> Qué se pide:
Filtra los datos que aparecen a continuación y copia cada línea que contenga la cadena "part", distinguiendo entre mayúsculas y minúsculas.

> Datos proporcionados:
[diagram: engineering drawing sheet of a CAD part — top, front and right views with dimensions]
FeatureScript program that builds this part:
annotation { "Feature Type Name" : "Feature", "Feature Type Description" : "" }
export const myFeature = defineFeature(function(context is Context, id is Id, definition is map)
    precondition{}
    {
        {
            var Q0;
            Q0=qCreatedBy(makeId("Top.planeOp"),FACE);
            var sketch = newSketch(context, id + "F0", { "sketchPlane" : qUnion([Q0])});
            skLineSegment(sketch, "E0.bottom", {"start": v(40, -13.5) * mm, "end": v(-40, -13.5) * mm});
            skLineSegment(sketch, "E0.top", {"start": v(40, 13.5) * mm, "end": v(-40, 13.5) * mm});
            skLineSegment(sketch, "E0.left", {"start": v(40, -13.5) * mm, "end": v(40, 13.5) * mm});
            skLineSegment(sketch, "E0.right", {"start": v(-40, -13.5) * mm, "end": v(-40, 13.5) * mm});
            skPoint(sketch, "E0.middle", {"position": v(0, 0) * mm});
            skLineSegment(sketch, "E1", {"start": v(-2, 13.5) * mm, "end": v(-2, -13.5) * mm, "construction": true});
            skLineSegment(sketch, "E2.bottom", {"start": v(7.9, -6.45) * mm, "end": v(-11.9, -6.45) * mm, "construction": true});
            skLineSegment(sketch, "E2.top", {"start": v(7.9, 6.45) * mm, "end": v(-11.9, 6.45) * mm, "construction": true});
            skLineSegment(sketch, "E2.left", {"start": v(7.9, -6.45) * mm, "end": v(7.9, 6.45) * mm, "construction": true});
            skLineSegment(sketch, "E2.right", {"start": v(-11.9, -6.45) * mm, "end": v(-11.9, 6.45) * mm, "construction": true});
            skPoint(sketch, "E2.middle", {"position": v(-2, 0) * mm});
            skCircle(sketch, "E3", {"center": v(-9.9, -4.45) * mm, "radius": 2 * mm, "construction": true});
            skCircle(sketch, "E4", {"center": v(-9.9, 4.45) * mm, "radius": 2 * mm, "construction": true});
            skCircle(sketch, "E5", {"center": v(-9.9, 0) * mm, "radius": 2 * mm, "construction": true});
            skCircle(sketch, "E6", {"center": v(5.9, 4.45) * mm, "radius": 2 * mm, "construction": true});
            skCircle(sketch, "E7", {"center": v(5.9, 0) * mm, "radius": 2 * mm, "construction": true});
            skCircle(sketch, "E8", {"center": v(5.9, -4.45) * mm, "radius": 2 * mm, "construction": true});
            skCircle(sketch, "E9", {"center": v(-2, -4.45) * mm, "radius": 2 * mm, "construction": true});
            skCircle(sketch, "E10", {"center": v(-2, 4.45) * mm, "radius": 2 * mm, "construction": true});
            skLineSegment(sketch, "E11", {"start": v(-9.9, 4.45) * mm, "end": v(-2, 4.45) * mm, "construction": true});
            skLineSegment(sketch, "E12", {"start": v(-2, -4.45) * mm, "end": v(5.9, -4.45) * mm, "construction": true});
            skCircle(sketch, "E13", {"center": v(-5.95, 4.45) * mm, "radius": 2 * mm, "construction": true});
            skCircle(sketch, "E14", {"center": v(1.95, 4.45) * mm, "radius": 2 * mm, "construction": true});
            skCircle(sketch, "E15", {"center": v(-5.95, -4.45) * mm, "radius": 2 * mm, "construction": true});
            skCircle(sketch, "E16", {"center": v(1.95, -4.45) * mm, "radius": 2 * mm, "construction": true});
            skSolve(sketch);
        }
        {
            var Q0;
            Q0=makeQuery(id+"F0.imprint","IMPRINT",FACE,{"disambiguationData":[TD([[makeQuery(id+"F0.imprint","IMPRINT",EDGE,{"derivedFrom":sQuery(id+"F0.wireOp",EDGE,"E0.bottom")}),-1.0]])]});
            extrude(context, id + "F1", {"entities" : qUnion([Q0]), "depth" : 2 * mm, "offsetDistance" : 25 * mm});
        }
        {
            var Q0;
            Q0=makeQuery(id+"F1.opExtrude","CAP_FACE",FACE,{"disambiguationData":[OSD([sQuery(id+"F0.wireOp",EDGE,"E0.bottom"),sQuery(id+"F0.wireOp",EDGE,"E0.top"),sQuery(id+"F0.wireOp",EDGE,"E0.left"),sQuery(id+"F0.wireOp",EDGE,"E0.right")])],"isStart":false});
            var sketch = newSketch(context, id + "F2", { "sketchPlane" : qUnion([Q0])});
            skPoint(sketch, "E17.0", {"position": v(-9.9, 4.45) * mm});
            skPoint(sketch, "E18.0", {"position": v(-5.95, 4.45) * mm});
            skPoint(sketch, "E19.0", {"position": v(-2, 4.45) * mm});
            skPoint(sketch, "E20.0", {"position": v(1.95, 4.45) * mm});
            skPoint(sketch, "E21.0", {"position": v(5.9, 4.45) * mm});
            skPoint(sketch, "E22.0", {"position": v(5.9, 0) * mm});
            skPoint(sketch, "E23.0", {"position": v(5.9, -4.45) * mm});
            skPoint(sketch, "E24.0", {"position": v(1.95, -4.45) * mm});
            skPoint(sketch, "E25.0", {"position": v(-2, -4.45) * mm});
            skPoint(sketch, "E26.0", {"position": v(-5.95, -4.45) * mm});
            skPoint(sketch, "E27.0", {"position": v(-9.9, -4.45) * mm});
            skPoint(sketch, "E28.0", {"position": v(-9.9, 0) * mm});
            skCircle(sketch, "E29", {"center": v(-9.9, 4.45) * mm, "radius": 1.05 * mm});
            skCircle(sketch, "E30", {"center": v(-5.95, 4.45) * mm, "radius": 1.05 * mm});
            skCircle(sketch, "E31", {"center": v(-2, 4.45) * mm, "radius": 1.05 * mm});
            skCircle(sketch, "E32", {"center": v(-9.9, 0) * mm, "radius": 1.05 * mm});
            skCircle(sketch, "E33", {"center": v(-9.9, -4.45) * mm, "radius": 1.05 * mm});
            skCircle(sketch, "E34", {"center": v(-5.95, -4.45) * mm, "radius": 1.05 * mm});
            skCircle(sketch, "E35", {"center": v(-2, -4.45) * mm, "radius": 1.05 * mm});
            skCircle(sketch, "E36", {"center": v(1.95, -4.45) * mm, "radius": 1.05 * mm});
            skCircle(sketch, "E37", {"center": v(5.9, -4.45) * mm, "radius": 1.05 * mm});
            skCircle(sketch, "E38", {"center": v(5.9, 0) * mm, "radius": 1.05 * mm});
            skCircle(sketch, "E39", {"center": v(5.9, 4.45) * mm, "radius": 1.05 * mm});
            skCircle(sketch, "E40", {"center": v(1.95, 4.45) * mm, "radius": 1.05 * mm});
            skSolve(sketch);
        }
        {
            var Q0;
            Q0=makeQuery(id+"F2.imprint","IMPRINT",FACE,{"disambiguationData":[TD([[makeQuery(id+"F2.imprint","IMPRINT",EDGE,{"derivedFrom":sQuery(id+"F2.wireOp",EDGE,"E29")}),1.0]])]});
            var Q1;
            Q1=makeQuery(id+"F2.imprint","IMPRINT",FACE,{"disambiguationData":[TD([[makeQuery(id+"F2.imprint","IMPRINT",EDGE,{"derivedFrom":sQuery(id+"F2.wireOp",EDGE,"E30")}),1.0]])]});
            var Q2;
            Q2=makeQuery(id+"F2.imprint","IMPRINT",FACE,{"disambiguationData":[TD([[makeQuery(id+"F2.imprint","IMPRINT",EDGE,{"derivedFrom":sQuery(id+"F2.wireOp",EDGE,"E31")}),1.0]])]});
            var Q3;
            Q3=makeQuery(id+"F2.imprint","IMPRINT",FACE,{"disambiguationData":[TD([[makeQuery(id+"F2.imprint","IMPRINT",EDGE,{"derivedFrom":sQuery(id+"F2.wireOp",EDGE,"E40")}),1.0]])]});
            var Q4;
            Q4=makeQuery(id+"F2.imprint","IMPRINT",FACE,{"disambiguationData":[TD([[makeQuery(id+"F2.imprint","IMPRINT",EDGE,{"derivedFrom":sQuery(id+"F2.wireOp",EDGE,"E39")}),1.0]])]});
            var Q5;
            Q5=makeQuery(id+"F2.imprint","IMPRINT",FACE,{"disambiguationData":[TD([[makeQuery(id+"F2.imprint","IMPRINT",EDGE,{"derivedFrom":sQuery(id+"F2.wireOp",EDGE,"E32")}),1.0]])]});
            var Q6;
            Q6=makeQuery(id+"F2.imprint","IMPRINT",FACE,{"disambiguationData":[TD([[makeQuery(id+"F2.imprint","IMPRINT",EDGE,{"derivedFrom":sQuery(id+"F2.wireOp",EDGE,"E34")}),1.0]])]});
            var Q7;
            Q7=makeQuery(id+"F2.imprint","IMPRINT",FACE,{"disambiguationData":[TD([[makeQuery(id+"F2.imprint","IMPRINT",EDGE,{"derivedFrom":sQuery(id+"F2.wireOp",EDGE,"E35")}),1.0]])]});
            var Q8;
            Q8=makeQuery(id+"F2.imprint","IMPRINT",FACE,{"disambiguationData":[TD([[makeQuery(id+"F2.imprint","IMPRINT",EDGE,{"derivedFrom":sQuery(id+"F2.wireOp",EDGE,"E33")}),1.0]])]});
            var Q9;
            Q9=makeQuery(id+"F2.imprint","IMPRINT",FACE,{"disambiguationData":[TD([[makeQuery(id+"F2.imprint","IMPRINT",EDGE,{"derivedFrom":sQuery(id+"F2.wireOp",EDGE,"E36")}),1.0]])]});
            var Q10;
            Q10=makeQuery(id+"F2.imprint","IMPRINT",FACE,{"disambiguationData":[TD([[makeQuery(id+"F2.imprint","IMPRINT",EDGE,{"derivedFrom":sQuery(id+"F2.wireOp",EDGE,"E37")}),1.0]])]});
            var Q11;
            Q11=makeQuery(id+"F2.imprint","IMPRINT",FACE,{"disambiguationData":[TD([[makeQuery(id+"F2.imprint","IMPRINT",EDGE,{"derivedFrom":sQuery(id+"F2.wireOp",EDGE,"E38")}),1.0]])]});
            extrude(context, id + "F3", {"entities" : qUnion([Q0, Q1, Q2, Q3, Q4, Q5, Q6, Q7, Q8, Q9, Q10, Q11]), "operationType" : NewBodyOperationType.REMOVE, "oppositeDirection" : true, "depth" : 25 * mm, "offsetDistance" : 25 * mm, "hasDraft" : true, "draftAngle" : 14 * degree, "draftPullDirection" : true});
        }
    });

> Resultado obtenido:
[diagram: engineering drawing sheet of a CAD part — top, front and right views with dimensions]
FeatureScript program that builds this part:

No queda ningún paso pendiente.